Two distinct campaigns are active. The first deploys Sorry Ransomware, which renames files with a .sorry extension and leaves a ransom note referencing the qTox communication tool. The .sorry extension has previously been associated with a Hidden-Tear variant of the ransomware. Censys identified 7,135 cPanel and WHM hosts showing .sorry extensions. WordPress core files are specifically targeted: wp-config.php, wp-cron.php, wp-load.php, and wp-settings.php appear most frequently in the renamed file list.

The second campaign deploys a Mirai botnet variant identified as “nuclear.x86.” A community report from r/cpanel documents a concrete case: a brand-new dedicated HostGator server with cPanel, not yet loaded with any customer content, was compromised on April 29 at 22:59, hours after the public advisory. The shell history showed the attacker downloading nuclear.x86 from 87.121.84.78, executing it, then deleting the binary. The server had logged 2,481 failed login attempts since the last legitimate access. The provider declared the server dirty and refunded the service.
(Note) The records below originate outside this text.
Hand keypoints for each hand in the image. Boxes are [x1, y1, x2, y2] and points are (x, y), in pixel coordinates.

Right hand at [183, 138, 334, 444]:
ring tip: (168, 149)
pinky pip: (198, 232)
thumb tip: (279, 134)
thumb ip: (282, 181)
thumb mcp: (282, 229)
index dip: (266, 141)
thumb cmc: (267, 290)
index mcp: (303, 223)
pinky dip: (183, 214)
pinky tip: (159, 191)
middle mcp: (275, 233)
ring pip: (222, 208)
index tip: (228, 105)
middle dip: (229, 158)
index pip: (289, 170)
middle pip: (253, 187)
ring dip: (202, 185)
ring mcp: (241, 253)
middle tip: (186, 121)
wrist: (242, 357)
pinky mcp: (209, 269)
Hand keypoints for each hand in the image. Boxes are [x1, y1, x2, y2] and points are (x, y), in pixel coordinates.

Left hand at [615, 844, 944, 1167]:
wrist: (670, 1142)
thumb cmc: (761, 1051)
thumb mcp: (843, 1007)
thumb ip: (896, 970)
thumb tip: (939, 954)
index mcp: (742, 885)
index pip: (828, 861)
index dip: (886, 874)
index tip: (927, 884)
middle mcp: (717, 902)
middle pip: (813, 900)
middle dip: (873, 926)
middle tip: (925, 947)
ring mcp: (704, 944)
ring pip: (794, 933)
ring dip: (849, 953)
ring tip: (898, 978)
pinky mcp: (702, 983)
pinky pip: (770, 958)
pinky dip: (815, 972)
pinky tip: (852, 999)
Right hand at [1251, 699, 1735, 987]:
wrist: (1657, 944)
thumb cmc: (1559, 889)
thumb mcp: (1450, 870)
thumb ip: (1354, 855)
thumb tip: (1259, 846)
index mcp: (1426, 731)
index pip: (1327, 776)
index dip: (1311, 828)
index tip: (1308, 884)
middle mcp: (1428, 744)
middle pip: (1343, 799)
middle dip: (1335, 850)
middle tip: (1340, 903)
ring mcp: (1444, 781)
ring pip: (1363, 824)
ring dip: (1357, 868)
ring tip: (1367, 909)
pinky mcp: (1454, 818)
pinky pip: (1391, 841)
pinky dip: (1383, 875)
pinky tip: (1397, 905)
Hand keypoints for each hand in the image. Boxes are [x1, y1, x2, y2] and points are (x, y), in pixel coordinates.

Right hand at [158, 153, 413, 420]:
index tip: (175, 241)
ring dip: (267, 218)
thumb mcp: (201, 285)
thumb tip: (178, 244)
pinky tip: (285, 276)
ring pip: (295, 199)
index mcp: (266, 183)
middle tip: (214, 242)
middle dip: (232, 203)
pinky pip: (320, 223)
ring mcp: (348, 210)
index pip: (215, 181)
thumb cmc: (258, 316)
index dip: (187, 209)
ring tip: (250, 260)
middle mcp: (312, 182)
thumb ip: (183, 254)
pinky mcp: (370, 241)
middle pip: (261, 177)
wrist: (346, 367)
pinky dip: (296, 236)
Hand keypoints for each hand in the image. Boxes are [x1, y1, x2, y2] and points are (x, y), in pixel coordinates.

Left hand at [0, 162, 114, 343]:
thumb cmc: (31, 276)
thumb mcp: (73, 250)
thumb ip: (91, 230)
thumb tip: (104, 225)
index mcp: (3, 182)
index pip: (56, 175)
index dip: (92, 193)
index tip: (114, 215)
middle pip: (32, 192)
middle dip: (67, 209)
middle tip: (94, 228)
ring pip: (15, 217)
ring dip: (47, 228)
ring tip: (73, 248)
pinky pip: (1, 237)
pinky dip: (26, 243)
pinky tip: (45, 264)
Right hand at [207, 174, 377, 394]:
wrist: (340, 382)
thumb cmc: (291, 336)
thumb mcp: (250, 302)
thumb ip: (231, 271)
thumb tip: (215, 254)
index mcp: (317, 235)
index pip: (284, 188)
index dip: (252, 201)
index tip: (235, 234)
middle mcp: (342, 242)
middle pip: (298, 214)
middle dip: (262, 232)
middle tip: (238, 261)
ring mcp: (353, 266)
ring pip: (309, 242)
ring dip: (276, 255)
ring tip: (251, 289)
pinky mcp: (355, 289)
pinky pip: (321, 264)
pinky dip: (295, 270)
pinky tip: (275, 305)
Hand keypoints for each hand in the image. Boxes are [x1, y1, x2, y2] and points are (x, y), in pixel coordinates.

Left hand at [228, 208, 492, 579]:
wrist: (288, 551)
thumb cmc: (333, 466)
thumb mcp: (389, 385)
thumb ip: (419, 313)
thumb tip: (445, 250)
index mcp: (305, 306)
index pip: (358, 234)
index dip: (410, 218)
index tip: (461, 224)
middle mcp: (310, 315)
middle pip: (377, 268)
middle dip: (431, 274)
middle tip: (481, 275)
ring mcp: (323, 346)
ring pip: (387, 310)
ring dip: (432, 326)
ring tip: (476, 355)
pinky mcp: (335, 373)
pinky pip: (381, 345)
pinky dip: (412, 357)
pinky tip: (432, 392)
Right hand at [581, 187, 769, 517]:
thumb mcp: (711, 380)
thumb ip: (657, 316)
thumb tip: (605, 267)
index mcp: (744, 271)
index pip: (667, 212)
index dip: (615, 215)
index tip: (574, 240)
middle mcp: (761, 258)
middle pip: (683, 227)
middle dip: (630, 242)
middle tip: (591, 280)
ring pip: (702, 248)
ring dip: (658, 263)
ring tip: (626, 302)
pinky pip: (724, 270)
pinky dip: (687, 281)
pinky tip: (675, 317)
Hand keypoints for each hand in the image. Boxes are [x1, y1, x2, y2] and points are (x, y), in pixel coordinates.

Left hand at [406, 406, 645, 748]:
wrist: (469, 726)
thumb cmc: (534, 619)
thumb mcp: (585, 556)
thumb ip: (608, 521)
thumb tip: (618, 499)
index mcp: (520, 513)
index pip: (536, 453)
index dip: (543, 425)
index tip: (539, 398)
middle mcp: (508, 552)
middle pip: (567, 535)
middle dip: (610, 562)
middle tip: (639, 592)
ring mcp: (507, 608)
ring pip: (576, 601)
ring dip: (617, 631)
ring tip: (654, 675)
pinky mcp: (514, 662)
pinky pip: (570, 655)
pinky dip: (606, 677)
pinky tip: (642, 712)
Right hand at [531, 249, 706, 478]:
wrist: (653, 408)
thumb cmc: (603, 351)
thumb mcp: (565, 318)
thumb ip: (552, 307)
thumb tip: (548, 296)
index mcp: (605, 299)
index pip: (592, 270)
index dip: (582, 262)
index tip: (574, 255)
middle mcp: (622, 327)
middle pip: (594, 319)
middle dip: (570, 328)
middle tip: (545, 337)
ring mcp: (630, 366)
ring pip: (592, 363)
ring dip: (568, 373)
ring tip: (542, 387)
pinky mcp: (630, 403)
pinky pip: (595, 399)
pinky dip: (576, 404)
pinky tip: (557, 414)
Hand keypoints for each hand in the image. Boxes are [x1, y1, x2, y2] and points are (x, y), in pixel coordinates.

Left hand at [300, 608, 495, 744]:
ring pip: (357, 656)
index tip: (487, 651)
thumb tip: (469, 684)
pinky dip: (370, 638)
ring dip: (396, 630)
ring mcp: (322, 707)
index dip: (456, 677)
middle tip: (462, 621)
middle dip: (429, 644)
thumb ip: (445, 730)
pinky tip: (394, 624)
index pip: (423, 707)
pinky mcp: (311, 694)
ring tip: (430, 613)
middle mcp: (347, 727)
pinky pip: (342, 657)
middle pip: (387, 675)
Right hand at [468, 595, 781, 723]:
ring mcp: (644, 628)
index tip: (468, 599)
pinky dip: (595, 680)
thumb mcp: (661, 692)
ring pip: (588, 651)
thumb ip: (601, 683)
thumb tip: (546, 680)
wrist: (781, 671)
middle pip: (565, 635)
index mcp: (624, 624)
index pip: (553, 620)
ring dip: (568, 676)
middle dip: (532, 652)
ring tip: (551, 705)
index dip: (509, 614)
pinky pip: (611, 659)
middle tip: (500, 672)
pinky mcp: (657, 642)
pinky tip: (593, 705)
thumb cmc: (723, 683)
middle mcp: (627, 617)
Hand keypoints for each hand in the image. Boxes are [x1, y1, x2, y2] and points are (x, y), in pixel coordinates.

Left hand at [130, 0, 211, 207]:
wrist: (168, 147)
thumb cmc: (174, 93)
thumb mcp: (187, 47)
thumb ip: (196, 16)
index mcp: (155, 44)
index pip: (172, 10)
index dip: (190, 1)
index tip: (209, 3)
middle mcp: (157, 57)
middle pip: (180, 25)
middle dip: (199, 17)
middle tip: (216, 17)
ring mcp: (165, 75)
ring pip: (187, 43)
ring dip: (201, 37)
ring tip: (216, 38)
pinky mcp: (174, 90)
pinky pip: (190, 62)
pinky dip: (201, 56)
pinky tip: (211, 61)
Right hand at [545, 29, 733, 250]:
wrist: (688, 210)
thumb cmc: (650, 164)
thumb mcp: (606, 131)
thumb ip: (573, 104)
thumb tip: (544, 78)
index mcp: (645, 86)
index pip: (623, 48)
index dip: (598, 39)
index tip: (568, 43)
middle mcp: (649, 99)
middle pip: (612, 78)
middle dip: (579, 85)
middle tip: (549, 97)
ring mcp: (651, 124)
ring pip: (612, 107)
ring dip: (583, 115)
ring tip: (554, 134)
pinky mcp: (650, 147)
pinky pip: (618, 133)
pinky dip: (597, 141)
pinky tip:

The broader infrastructure targeting cPanel is not new. The Brutus Botnet, first documented in March 2024, has been targeting cPanel ports 2082 and 2083 as part of a large-scale campaign across VPN appliances, RDP, and web applications. In March 2025, EclecticIQ connected Brutus to Black Basta ransomware operations, identifying it as an automated foothold generator for ransomware-as-a-service affiliates. Community-sourced blocklists of IP addresses observed attempting CVE-2026-41940 exploitation are circulating in hosting operator communities.

Among cloud and hosting providers, Censys identified the highest concentrations of malicious cPanel hosts at: DigitalOcean (1,043), Contabo (716), OVH (501), Vultr (391), Oracle (321), Unified Layer (280), Hetzner (277), Akamai Linode (275), GoDaddy (209), Microsoft (169). These figures correlate with where cPanel is most widely deployed and should not be read as reflecting provider-specific security failures.

What hosting providers are saying about cPanel in early 2026

What the CISA Listing Means

CISA’s Known Exploited Vulnerabilities catalog is reserved for vulnerabilities with confirmed active exploitation. CVE-2026-41940 was added on April 30 with a federal agency remediation deadline of May 3. That deadline has now passed.

For commercial hosting providers, the CISA listing has a direct practical implication: enterprise and government clients operating under security frameworks that reference the KEV catalog now have compliance-level grounds to request documented proof of remediation and a forensic account of what occurred during the February-April exposure window. Providers who took cPanel offline promptly on April 28 and patched that day have a defensible timeline. Providers who did not will face harder questions.

What to Do Now

If you have not yet patched, update to the patched version for your release branch immediately using the table above.

If your server was accessible on cPanel ports between February 23 and April 28, treat it as potentially compromised regardless of patch status. The recommended approach for confirmed or suspected compromise is migration to a clean installation using pre-breach backups, not manual cleanup. NocInit’s response guidance for CVE-2026-41940 states the case directly: “Modern post-exploitation toolkits are designed specifically to survive cleanup: rootkits hide in kernel modules, persistence is split across multiple unrelated locations.”

For servers where compromise is suspected but not confirmed, run a full audit covering:

  • Session files in /var/cpanel/sessions/raw/ and /var/cpanel/sessions/cache/ for the IOCs listed in the May 4 update above
  • SSH authorized keys in /root/.ssh/authorized_keys
  • Cron entries across /etc/cron.d//etc/crontab, and /var/spool/cron/
  • WHM API tokens for any unrecognized entries
  • Sudoers files for unauthorized privilege grants
  • New administrator accounts not created by known users

Rotate all root and WHM reseller passwords, API tokens, and SSH keys regardless of whether active compromise is confirmed. Restricting administrative ports 2082 through 2096 from the public internet at the firewall level should be treated as a permanent baseline configuration going forward.